• _About this task_
Please reproduce everything from "Accelerating Conjugate Gradient" down to "technique is applied." in the conjugate gradient paper below, word for word.

• _Document passage_
Accelerating Conjugate Gradient Solver: Temporal Versus Spatial Data

Abstract- Simulation of the object in the wind tunnel is a long lasting process, and therefore an ideal candidate for making code run in parallel.

Simulation complexity is still great for today’s computers. With a growing number of processes computation time is falling, but communication time is rising. Memory can also be the problem.

Existing solutions are based on one process being the master, and, as so, communicating with all other processes. That causes both time consuming communication while other processes should wait for the master process and memory problem, while one process holds all the data at one moment if no special technique is applied.

BECAUSE making a car model and simulating his air resistance in the wind tunnel is both time and money expensive, the idea of making a simulation has became a reality. It is expected that a first BMW will be made without making a single model soon. In order to evaluate air resistance, one needs to discretize a volume, set PDE-s, and solve them. Solving PDE-s with huge number of unknowns is not possible without using mathematical algorithm, except in some special cases. By discretizing, a system with n linear equations and n unknowns is obtained. The most popular way of presenting these is using matrices. In this case, the matrix will be sparse. Conjugate Gradient method is a method for solving system of linear equations using induction. In each step, we are supposed to be

closer to the exact solution.

This paper deals with optimizing code for parallel execution of Conjugate Gradient

algorithm with a sparse matrix that is a result of discretizing a volume and setting correspondent PDE-s. Code was tested on many multi- processors computer architectures, which were suitable for running MPI programs.

PROBLEM STATEMENT

When talking about simulations, where the volume is divided in small amounts of volume, it is obvious that by dividing on smaller pieces leads to the result with better precision. Of course, that also means longer execution time. Therefore, it is natural to try to run a simulation code in parallel.

While the majority of calculation in CG algorithm is matrix vector multiplication, the execution time is easy to calculate, and the multiplication can easily be divided on many processors.

• _Source data_
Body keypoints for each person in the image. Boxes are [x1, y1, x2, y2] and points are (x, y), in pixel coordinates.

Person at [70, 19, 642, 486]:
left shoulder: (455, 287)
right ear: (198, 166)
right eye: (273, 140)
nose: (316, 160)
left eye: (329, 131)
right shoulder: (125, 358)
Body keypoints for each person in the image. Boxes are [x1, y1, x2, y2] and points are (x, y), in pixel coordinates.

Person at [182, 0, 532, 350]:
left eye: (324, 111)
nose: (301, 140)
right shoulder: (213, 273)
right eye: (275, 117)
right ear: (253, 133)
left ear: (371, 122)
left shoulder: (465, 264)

* * *

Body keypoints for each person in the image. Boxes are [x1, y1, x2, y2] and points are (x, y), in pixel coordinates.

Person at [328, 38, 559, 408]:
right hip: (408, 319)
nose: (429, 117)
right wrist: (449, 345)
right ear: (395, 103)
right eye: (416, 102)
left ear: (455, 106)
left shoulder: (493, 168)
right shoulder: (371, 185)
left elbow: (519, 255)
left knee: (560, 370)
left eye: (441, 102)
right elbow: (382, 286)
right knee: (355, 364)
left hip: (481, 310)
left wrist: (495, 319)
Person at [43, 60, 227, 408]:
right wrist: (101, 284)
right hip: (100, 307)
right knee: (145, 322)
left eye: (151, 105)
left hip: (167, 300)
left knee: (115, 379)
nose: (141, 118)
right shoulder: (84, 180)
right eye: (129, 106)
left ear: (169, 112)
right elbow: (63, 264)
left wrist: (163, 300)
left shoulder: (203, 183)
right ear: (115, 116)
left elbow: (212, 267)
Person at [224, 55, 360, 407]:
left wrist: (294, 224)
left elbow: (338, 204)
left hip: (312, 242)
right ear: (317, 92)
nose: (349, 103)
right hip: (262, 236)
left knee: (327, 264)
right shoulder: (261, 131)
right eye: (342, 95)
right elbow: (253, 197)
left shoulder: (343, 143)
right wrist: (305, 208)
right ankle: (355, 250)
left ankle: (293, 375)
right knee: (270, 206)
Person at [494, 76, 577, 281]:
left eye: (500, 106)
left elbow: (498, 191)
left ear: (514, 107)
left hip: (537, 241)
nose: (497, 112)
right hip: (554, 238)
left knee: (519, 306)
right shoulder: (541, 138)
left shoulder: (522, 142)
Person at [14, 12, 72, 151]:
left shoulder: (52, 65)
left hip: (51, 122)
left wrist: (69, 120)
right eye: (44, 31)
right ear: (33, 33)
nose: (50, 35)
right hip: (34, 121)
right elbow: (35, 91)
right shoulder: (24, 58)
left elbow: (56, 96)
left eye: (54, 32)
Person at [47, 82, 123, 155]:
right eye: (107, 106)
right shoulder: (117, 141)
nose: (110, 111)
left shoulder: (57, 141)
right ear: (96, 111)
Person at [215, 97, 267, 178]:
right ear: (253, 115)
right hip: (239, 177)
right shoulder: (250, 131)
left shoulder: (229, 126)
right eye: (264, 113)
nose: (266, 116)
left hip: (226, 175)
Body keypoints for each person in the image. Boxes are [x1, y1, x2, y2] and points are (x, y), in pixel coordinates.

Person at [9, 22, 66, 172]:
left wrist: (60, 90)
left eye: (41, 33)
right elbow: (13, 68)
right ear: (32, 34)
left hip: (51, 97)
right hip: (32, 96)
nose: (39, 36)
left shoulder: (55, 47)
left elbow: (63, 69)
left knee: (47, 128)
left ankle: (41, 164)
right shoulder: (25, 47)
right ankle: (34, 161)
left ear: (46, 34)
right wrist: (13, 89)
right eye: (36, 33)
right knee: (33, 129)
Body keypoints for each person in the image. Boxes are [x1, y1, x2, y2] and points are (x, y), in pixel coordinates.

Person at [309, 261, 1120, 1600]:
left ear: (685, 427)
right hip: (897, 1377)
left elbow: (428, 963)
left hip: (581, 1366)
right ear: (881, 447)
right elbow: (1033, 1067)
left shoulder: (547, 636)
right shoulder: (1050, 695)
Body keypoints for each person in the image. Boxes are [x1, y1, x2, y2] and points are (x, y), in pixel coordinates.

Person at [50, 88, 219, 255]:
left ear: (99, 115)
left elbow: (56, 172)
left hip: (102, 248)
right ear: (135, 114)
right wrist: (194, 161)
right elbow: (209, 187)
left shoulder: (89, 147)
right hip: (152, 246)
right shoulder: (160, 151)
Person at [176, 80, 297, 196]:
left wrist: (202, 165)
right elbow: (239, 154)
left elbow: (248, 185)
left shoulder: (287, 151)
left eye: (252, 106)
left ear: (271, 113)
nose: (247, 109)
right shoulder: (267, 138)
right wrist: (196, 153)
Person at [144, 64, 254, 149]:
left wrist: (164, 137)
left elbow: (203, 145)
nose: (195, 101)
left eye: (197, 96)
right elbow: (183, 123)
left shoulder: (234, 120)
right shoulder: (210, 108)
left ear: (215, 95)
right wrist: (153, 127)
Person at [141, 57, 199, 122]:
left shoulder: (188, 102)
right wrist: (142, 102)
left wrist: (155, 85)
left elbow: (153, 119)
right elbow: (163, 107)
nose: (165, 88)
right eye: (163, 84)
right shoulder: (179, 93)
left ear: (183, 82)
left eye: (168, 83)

• _Result of the task_
Accelerating Conjugate Gradient Solver: Temporal Versus Spatial Data

Abstract- Simulation of the object in the wind tunnel is a long lasting process, and therefore an ideal candidate for making code run in parallel.

Simulation complexity is still great for today’s computers. With a growing number of processes computation time is falling, but communication time is rising. Memory can also be the problem.

Existing solutions are based on one process being the master, and, as so, communicating with all other processes. That causes both time consuming communication while other processes should wait for the master process and memory problem, while one process holds all the data at one moment if no special technique is applied.